#### [Reading text]

..........

Michael (Mick) Krasner (he/him), MD, FACP, is a Professor Emeritus of Medicine at the University of Rochester School of Medicine and Dentistry and a leader in the field of flourishing in medicine.
His mission includes supporting the precious resource of our health professionals’ well-being, enhancing compassion in medicine- for the self and others, envisioning a more personalized health professional-patient relationship where healing is truly bidirectional, care goals are mutually derived, and the uniqueness of the clinical encounter reflects the central act of mutual high regard.
In service of this mission, Mick supports others to find meaning, effectively manage challenge and complexity, enhance well-being, and grow into their future selves so they can elevate their potential – and the potential of others – and flourish.
In addition to providing full-time direct patient care for 32 years, Mick has promoted flourishing in medicine through teaching Mindfulness-Based programs to more than 6,000 patients, medical students, and health professionals, providing mentoring and coaching, and through his research, contributing to the growing empirical evidence not only linking health professional well-being with quality of care but also demonstrating effective interventions for improvement. Additionally, Mick has given over 300 presentations, workshops, and seminars at universities, hospitals, medical institutions, and foundations in Africa, Europe, Asia, and North America.
Mick is the co-founder and co-director of the Mindful Practice in Medicine at the University of Rochester, a program that grew out of Dr. Krasner’s work as project director of the project Mindful Communication: Bringing Intention, Attention, and Reflection to Clinical Practice, sponsored by the New York Chapter of the American College of Physicians and funded by the Physicians Foundation for Health Systems Excellence. Reported in JAMA in September 2009, the results of this project became the template for what now are the programs offered by Mindful Practice in Medicine at the University of Rochester School of Medicine and Dentistry.

..........

#### [What the exercise asks]
Carry on the Michael Krasner profile with a few more sentences, starting after its last sentence. The listing that comes next is from a different source than the Michael Krasner profile.

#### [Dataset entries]
..........

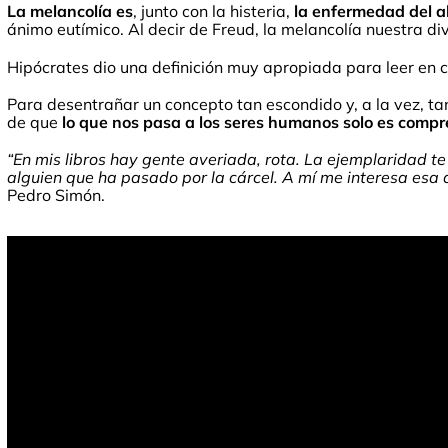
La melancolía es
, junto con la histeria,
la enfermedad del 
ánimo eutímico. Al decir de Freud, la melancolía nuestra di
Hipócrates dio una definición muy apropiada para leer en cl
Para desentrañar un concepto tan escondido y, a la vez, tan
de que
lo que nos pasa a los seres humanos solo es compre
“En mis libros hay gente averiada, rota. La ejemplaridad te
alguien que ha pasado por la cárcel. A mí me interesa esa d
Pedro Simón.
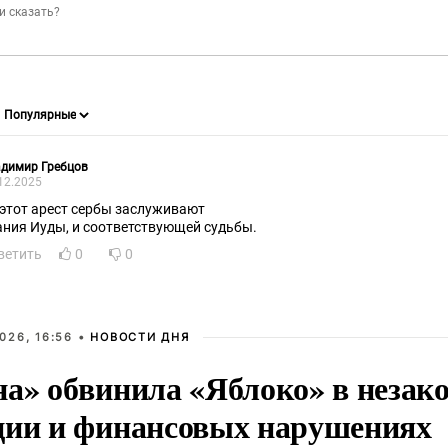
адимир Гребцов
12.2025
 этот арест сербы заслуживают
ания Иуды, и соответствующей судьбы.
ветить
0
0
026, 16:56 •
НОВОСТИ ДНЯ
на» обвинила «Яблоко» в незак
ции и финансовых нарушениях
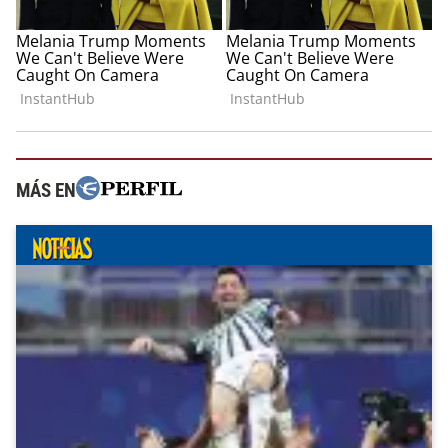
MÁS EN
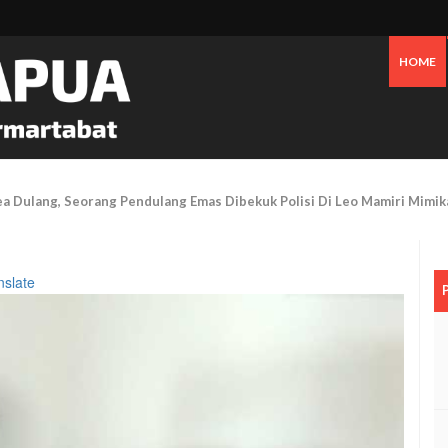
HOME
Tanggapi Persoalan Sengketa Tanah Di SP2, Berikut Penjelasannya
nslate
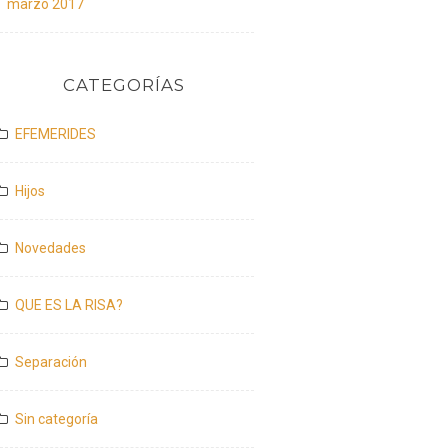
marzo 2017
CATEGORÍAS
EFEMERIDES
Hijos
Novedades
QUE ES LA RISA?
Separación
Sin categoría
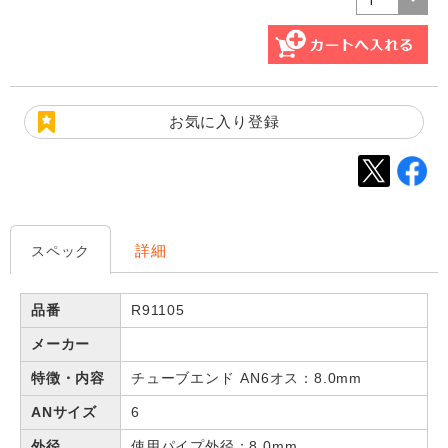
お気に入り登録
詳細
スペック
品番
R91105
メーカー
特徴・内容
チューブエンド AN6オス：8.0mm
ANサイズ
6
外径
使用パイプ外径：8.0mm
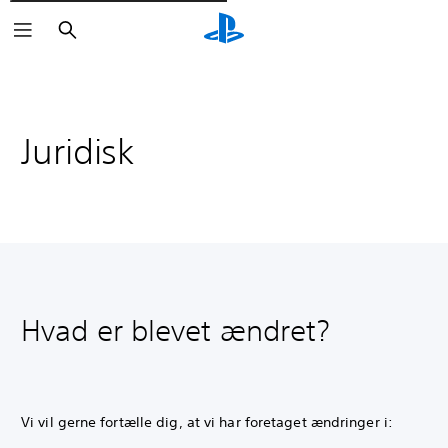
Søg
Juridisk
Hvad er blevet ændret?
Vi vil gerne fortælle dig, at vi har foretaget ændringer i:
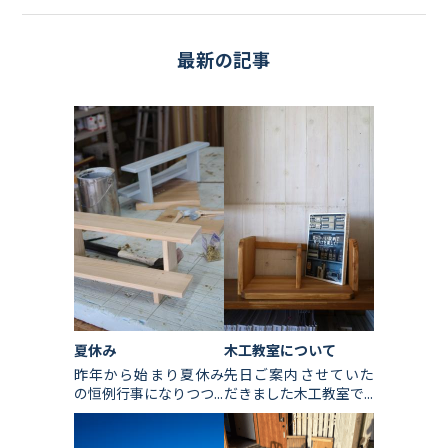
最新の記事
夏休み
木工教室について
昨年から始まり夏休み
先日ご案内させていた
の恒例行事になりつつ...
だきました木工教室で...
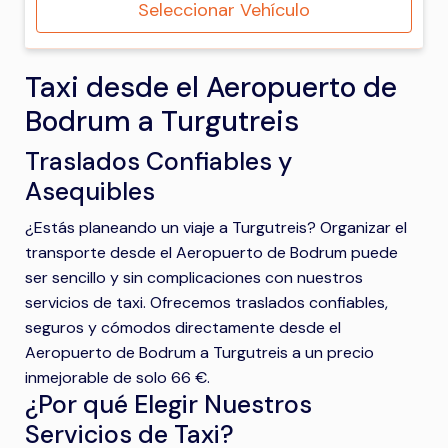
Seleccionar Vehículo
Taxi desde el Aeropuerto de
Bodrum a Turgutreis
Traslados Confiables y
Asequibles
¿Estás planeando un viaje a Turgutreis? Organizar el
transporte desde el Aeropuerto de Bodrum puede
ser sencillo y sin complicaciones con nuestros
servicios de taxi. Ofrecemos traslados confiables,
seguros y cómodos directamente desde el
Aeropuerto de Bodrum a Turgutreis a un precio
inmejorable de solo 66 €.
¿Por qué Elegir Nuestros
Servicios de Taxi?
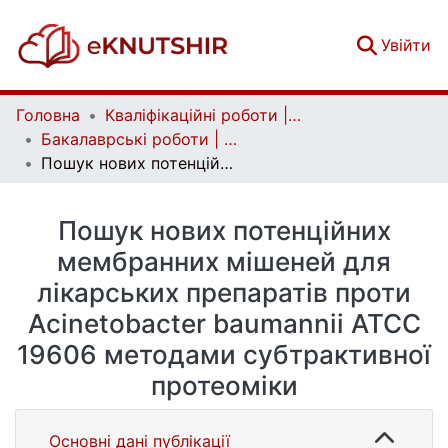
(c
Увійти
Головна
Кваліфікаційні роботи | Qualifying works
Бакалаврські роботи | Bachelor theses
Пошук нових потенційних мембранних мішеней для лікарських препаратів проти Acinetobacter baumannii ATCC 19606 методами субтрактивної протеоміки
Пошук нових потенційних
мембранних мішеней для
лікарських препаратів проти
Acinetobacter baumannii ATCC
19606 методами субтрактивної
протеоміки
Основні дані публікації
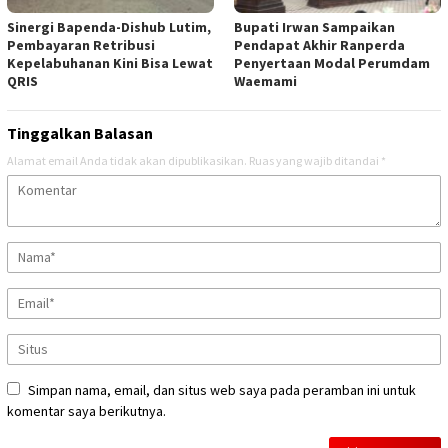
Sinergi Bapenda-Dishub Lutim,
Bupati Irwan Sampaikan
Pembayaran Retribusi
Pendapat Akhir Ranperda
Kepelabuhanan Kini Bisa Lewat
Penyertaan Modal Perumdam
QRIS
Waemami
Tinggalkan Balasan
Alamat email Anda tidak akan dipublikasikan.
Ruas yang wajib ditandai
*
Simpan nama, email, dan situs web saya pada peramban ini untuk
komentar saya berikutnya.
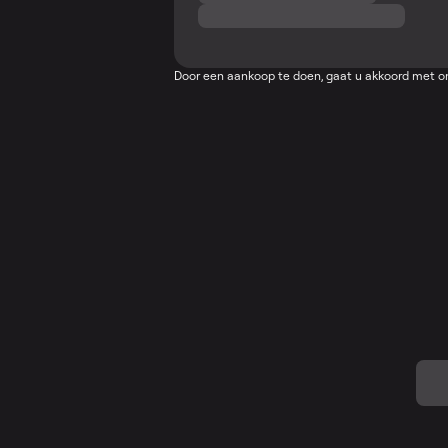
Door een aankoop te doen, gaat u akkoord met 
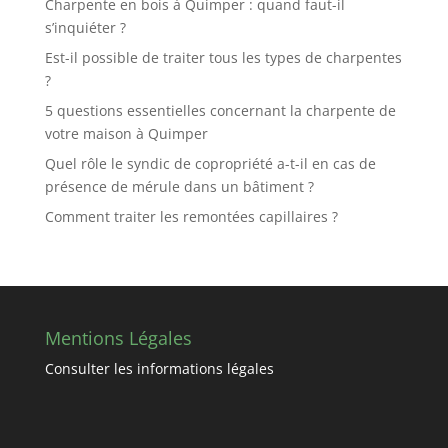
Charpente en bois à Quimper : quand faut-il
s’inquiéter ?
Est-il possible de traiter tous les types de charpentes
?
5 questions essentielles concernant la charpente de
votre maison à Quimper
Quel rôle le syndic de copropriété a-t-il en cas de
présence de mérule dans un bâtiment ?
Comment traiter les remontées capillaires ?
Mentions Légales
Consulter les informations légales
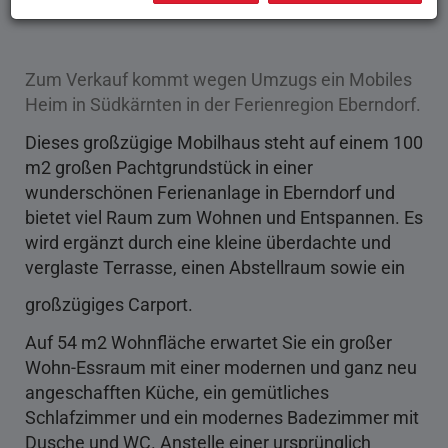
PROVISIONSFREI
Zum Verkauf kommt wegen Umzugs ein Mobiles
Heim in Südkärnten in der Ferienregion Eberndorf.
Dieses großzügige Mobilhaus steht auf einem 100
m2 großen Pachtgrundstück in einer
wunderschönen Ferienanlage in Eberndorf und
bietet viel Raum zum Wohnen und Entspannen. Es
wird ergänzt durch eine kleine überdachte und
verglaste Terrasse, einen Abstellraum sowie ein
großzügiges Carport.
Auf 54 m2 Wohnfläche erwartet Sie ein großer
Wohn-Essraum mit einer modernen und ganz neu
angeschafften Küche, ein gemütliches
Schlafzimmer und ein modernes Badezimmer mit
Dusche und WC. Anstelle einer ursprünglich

..........

#### [Task response]
Mick continues to be engaged in research projects, including the investigations of the effects of mindfulness practices on the immune system in the elderly, on chronic psoriasis, and on caregivers of Alzheimer’s patients.
Mick shares his work in peer-reviewed publications, scientific assemblies, workshops, visiting professorships, blogs, podcasts, and intensives worldwide, focusing primarily on the roots of Hippocratic medicine through the cultivation of attention, awareness, and reflection on the health professional-patient healing relationship.
Mick graduated from the University of California, Berkeley in 1983 and received a Doctor of Medicine degree from the University of California, San Diego School of Medicine in 1987, completing residencies in both Internal Medicine and Pediatrics at the University of Rochester School of Medicine and Dentistry where he continued as a full-time faculty member and still engages in medical student and residency education, post-graduate medical education, and research.